Cooper argues that the current slump represents more than just the latest dip in the music business' familiar cyclical pattern. He says fundamental problems exist that cannot be fixed no matter what new, potent musical tend is lurking on the horizon.

Others disagree. "There's an awful lot of Chicken Little, but the sky is not falling," insists Frank Callari, senior vice president of A&R at Lost Highway Records, home to Lucinda Williams, among others. "I'm pretty optimistic." ("A&R," standing for "artists and repertoire," is the industry's name for the execs who sign acts.)

High ticket prices gut the concert business

Even for the industry optimists, the first quarter of 2000, when sales were up 12 percent over the previous year, must now seem like a lifetime ago. By contrast, as the final days of 2001 ticked off, music sales were down 5 percent from last year, according to SoundScan, which 10 years ago began tabulating music sales with some exactitude, using scanning technology as albums were purchased. Worse, sales of current releases ­ that's not counting older catalog material, just albums shipped out within the last 18 months ­ were off 6 percent, year-to-date.

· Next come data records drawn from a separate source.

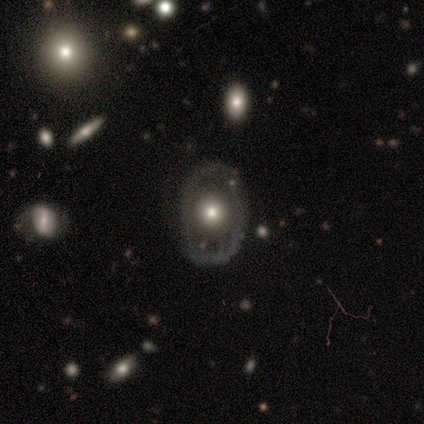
Smooth or featured? 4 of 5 (80%) said featured or disk. Edge-on disk? 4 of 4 (100%) said no. Bar? 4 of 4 (100%) said no. Spiral arms? 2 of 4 (50%, tied with no) said yes. Spiral winding? 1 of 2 (50%, tied with loose) said medium. Spiral arm count? 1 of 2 (50%, tied with 2) said 1. Bulge size? 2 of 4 (50%) said moderate. Merging? 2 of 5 (40%) said none.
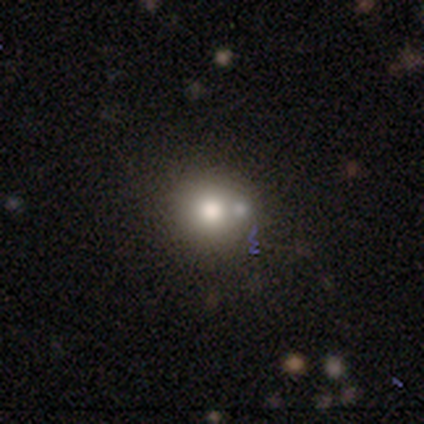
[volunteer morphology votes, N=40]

The traumatic terrorist attack of September 11 and subsequent consumer fallout, when the concert business virtually came to a standstill and shopping patterns were disrupted for weeks, only exacerbated what had been glaring music industry weaknesses.

"The business is broke and that just accelerated the decline," says one veteran. "This is not a growth industry." (The one bright spot is contemporary Christian and gospel music; sales have spiked since September 11.)

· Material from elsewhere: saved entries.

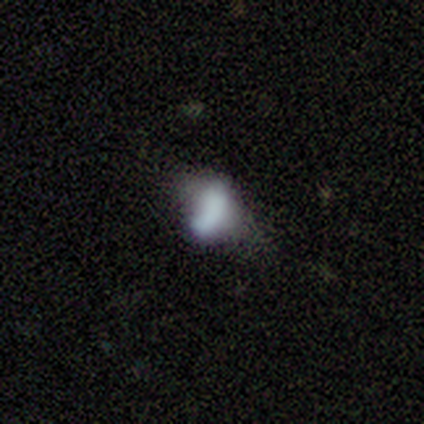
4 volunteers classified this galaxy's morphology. smooth-or-featured: smooth: 100% | featured or disk: 0% | star or artifact: 0%
  how-rounded: in between: 100% | round: 0% | cigar-shaped: 0%
  merging: minor disturbance: 75% | none: 25% | major disturbance: 0% | merger: 0%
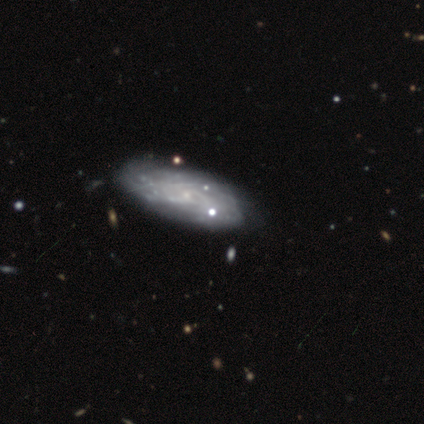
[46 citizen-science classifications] Smooth or featured: featured or disk — 70% (smooth — 17%)
Edge-on disk: no — 94% (yes — 6%)
Bar: no — 87% (weak — 13%)
Spiral arms: yes — 80% (no — 20%)
Spiral winding: tight — 54% (medium — 33%)
Spiral arm count: can't tell — 62% (2 — 12%)
Bulge size: small — 67% (none — 33%)
Merging: none — 52% (minor disturbance — 25%)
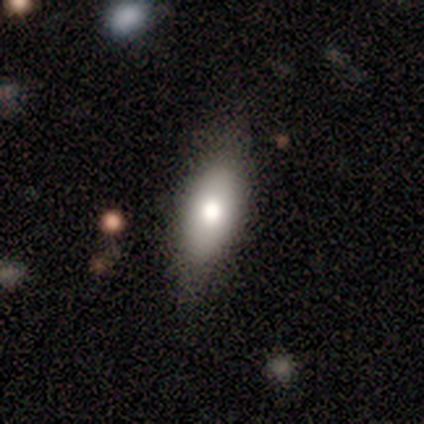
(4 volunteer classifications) Morphology: type=smooth (75%); roundness=in between (67%); merging=none (50%, tied with major disturbance).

For instance, the concert business was already off 12 percent through the first six months, according to Pollstar magazine. Worse, actual concert attendance fell 16 percent during the first half of the year. Nobody thinks those numbers will improve when the receipts for the second six months of the year are tallied.

"Lots of promoters have been trying to use the Osama excuse," according to one concert industry pro. "But by September 11, the outdoor summer amphitheater season was basically done."

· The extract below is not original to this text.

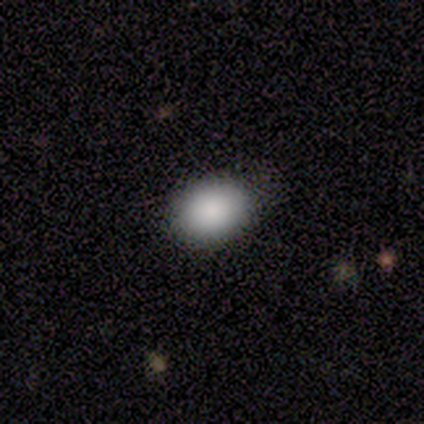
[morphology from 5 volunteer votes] A smooth galaxy with no disk features (80%) that is in between round and cigar-shaped (100%). Merging: none (75%).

What's the real reason? Some people say it's high ticket prices.

"Weak business has more to do with issues of pricing than the trauma of war," that pro continues.

There are both higher ticket prices and expanding ticket surcharges. For instance, a pair of $49.50 tickets to see Britney Spears at the MCI Center in Washington on December 21 came complete with an astonishing $25.40 worth of add-on service fees. Ticketmaster charges a $15.90 "convenience charge" for the privilege of buying tickets. (Harris-Teeter is prevented from demanding a "convenience charge" for shopping in its stores because the customer has alternatives, a state of affairs that does not apply to Ticketmaster, which handles the fare gate for a large part of the concert industry.) There is an additional $3.50 "handling fee" as well. And finally, there is a $6 "building facility charge," sort of a tax to walk into the MCI Center. (Traditionally, venues like the MCI Center also have some portion of the Ticketmaster fees kicked back to them as well.)